*The problem*. Reproduce the records exactly, beginning with their first line and ending with the line that contains "Plugins, Browse Plugins, then hit +.", and output nothing more.

(Collected data)
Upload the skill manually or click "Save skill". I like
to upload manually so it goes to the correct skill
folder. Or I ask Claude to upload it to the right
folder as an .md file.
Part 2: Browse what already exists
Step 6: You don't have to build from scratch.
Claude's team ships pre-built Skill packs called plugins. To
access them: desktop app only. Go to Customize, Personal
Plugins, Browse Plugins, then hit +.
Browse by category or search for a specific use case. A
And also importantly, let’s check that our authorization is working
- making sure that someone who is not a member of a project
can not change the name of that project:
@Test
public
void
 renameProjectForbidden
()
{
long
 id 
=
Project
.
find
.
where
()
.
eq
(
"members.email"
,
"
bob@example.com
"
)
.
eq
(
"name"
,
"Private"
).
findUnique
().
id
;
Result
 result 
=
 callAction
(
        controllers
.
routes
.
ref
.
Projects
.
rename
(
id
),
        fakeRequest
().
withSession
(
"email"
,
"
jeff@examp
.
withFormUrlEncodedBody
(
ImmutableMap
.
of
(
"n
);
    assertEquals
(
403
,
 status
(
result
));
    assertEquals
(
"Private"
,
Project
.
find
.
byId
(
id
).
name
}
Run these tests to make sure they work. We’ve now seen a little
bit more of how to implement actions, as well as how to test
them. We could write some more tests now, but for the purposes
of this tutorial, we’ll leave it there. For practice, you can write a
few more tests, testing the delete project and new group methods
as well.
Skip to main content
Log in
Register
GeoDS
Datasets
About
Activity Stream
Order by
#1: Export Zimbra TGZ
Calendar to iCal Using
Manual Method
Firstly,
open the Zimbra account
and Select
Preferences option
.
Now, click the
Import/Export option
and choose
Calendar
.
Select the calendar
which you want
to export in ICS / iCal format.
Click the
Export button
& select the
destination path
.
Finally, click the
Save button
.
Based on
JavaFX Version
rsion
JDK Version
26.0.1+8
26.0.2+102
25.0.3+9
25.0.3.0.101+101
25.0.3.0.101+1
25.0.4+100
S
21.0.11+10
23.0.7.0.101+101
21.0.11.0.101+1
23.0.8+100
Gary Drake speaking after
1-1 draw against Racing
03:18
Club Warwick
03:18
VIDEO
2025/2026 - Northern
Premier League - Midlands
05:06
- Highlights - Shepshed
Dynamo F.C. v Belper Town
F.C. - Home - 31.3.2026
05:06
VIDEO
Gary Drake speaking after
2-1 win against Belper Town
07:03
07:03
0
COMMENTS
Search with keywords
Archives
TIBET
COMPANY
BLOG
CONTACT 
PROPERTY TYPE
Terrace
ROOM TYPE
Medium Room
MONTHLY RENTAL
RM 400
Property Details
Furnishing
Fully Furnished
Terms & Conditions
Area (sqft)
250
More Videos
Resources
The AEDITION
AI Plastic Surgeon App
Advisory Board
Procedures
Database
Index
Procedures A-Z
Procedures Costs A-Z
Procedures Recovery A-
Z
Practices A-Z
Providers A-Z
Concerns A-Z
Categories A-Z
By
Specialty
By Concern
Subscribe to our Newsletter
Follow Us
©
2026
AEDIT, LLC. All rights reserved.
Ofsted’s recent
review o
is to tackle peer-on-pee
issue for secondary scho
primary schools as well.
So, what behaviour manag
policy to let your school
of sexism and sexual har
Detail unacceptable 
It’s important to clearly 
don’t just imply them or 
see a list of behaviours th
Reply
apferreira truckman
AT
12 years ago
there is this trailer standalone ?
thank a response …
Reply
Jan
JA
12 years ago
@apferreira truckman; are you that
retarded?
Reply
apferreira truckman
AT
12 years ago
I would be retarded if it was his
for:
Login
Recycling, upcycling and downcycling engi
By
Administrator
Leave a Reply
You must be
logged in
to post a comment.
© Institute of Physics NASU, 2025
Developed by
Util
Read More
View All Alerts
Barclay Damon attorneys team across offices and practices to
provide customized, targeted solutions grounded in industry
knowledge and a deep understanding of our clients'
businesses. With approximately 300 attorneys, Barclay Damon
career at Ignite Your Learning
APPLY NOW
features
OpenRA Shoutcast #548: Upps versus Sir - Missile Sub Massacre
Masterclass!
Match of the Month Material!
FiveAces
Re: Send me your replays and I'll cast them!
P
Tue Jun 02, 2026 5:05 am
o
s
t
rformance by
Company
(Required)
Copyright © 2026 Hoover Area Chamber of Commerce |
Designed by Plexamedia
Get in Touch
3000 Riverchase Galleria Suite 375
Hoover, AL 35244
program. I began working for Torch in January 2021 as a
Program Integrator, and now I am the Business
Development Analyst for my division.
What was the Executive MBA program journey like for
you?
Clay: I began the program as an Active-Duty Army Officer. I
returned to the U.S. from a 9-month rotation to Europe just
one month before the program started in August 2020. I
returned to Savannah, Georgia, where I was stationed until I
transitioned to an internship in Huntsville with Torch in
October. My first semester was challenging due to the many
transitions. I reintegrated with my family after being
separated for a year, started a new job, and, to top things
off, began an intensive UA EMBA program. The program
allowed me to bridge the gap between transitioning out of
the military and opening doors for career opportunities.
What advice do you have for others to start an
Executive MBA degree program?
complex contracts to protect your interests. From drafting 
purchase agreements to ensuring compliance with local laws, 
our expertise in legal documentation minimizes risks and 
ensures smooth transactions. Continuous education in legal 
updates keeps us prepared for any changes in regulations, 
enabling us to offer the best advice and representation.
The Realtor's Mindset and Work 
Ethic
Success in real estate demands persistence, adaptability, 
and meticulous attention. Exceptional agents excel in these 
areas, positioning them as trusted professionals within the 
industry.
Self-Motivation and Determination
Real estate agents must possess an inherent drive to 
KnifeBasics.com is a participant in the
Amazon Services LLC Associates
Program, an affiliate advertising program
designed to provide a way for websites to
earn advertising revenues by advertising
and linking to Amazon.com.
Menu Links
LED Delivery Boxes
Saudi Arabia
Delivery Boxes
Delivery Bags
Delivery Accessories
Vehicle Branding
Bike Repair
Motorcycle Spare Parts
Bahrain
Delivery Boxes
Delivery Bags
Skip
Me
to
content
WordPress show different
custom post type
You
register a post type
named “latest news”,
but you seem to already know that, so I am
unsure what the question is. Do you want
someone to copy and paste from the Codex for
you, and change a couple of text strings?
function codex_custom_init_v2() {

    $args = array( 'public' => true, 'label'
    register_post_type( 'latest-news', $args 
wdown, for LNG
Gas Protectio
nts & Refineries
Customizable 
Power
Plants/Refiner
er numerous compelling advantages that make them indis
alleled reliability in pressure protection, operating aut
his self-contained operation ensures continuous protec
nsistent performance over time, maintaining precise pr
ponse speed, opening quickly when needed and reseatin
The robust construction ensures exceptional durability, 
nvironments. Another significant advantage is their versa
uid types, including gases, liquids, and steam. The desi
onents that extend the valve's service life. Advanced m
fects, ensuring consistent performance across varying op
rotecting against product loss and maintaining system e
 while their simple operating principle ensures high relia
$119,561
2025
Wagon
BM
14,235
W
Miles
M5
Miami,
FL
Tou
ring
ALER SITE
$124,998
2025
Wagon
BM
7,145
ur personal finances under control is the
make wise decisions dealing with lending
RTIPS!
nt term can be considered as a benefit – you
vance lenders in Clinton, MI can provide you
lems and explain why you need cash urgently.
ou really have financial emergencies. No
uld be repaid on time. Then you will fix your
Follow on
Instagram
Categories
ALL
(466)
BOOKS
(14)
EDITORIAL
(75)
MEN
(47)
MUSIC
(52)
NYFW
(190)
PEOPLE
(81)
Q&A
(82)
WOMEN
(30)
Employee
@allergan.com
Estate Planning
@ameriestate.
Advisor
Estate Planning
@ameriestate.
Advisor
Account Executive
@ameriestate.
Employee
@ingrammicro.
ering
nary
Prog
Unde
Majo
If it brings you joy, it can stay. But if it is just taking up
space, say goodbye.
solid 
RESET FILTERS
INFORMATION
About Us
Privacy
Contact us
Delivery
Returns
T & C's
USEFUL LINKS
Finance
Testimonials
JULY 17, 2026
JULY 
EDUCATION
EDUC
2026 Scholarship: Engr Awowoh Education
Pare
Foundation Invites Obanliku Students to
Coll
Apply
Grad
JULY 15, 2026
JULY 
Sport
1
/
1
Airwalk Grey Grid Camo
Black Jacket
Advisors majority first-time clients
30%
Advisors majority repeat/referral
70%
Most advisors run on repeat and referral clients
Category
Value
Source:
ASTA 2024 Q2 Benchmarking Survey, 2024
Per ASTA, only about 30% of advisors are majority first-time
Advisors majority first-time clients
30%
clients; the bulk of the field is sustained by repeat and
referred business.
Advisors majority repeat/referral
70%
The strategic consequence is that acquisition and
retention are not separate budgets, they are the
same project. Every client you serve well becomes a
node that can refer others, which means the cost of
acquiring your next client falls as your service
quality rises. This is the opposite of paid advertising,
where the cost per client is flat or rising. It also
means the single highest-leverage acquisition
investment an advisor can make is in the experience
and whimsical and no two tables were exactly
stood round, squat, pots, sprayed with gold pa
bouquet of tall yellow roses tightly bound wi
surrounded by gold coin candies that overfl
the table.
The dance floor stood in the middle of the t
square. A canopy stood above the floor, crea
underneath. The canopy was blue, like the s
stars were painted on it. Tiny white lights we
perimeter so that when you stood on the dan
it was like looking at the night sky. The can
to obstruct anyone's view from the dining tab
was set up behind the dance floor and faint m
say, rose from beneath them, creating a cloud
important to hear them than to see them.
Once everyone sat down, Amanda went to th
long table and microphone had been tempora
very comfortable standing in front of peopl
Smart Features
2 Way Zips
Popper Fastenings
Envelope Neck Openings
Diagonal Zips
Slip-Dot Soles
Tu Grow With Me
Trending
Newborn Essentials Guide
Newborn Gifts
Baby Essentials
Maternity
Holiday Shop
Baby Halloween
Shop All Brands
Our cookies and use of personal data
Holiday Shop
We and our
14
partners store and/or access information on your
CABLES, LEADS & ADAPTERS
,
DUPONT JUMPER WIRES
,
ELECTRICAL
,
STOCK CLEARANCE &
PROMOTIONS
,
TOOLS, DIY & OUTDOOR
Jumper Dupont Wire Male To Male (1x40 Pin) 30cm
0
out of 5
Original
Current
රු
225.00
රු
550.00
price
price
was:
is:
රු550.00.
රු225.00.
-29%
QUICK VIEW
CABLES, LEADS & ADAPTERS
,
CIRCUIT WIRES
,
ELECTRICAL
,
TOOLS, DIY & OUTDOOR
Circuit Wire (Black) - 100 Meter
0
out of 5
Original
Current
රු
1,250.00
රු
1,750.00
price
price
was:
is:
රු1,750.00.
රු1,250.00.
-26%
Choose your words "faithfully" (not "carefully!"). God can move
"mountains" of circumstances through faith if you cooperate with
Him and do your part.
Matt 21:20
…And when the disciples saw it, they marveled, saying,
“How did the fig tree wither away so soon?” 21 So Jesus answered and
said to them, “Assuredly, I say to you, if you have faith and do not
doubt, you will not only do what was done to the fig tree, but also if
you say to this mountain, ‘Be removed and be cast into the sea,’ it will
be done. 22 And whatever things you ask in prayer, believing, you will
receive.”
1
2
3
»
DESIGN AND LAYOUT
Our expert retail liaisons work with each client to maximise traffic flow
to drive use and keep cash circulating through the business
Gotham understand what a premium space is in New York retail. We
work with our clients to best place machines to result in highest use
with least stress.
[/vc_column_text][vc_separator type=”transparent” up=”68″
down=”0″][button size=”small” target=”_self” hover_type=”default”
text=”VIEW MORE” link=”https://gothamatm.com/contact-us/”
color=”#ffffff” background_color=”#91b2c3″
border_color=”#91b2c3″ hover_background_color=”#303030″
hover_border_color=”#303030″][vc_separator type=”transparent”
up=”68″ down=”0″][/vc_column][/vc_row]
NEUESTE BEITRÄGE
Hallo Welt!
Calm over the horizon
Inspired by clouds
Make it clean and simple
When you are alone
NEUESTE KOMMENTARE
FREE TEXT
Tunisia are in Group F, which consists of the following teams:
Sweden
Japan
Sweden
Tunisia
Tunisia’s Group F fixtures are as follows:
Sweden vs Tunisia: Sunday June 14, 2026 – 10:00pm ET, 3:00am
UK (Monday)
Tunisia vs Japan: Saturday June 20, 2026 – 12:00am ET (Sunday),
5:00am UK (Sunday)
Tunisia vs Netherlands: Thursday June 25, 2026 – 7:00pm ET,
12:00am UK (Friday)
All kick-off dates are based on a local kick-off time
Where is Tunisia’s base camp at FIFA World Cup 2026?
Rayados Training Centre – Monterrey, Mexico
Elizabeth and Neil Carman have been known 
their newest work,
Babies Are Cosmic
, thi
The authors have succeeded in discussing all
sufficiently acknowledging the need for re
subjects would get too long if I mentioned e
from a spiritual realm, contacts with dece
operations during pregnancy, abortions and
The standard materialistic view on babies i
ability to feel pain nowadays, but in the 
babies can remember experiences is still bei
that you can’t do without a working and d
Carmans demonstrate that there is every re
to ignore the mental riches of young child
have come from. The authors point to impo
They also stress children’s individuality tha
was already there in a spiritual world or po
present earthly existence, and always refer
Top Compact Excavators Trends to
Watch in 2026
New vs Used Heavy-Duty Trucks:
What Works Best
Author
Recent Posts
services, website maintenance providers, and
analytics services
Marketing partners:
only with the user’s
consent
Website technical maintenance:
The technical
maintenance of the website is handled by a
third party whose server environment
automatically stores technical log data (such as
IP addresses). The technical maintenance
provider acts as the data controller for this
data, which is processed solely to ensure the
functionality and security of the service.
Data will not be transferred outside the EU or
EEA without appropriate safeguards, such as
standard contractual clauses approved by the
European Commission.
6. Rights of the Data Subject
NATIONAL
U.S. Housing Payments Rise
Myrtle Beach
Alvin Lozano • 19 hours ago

*Result*.
Upload the skill manually or click "Save skill". I like
to upload manually so it goes to the correct skill
folder. Or I ask Claude to upload it to the right
folder as an .md file.
Part 2: Browse what already exists
Step 6: You don't have to build from scratch.
Claude's team ships pre-built Skill packs called plugins. To
access them: desktop app only. Go to Customize, Personal
Plugins, Browse Plugins, then hit +.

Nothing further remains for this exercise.